At first, they did. SolarCity’s stock soared to nearly $90 by early 2014. But
the honeymoon ended in 2015 and early 2016, when a combination of cheap fossil
fuel prices and the cancellation of a key solar incentive in Nevada pushed
SolarCity’s stock price sharply downward and into more volatile territory.
"The business was never as good as it seemed when the stock was roaring, and it
was rarely as bad or nefarious as it seemed" when the stock tumbled, Kravetz
said. "It had more round trips than the Delta shuttle."
In June of this year, when Tesla made its offer, SolarCity's stock was down more
than 50 percent from a year earlier and 70 percent off its all-time high. On
Monday, the company said it had agreed to a $2.6 billion takeover.
Today, the company’s stock is at about $24 a share, up from a May low of less
than $18.
"There was really a need for them to do something," said S&P Global Market
Intelligence analyst Angelo Zino. "We were a bad economic downturn away from
SolarCity going belly up."
BATTERY-POWERED RECOVERY
Most analysts agree that Solar City needed to change gears, but they remain
skeptical of the contention by Tesla and SolarCity that they will be able to
pair most solar installations with batteries in three to five years.

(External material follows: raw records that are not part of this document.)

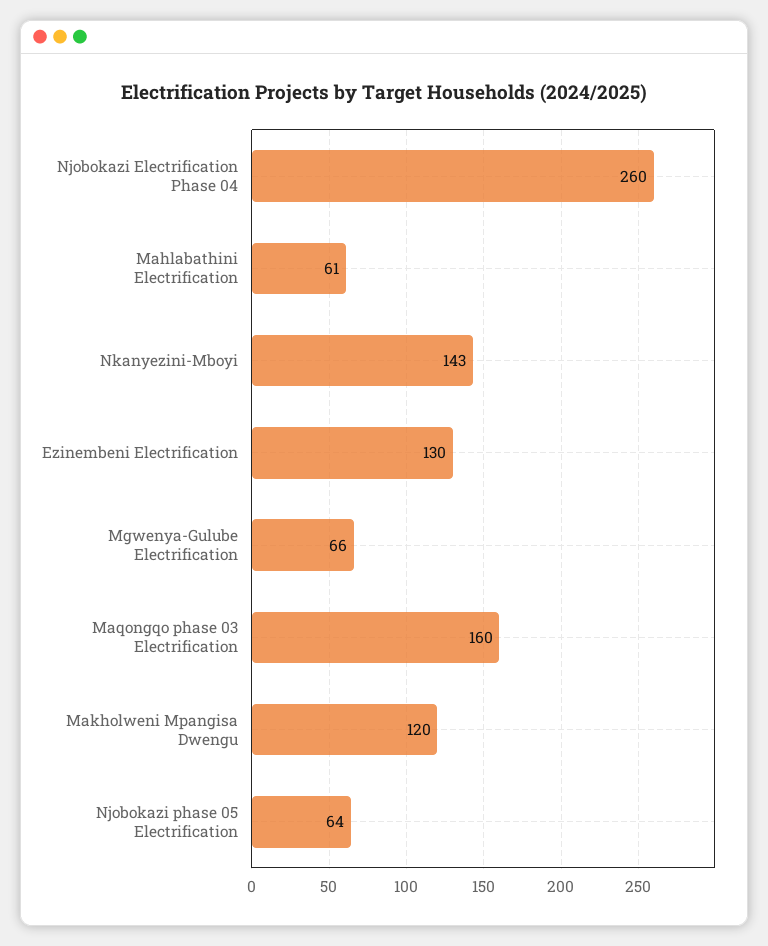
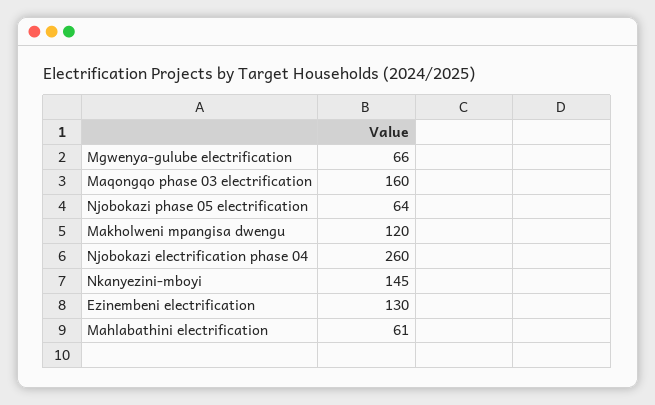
  {
    "Njobokazi Electrification Phase 04": 260,
    "Mahlabathini Electrification": 61,
-   "Nkanyezini-Mboyi": 143,
+   "Nkanyezini-Mboyi": 145,
    "Ezinembeni Electrification": 130,
    "Mgwenya-Gulube Electrification": 66,
    "Maqongqo phase 03 Electrification": 160,
    "Makholweni Mpangisa Dwengu": 120,
    "Njobokazi phase 05 Electrification": 64
  }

"That would be quick. That certainly hasn't been our expectation," said Shayle
Kann, senior vice president of research for industry research firm Greentech
Media. "If there is a big risk, it's just that it's too early."
SolarCity’s plan, announced earlier this year, to develop utility-scale solar
power plants and offer energy storage products to utilities and grid operators
also faces challenges.
The company launched a demonstration project with Pacific Gas & Electric last
month that aims to coordinate solar with battery storage at up to 150 homes in
San Jose, California.
But SolarCity will face stiff competition from entrenched players, such as
SunPower Corp and First Solar, as it works to win jobs through formal bid
processes rather than relying on consumer-oriented sales pitches.
"I don't know how successful they will be on that end of things," Zino said.
"When we look at SolarCity two years from now and three years from now, I
believe they are still going to be a residential company."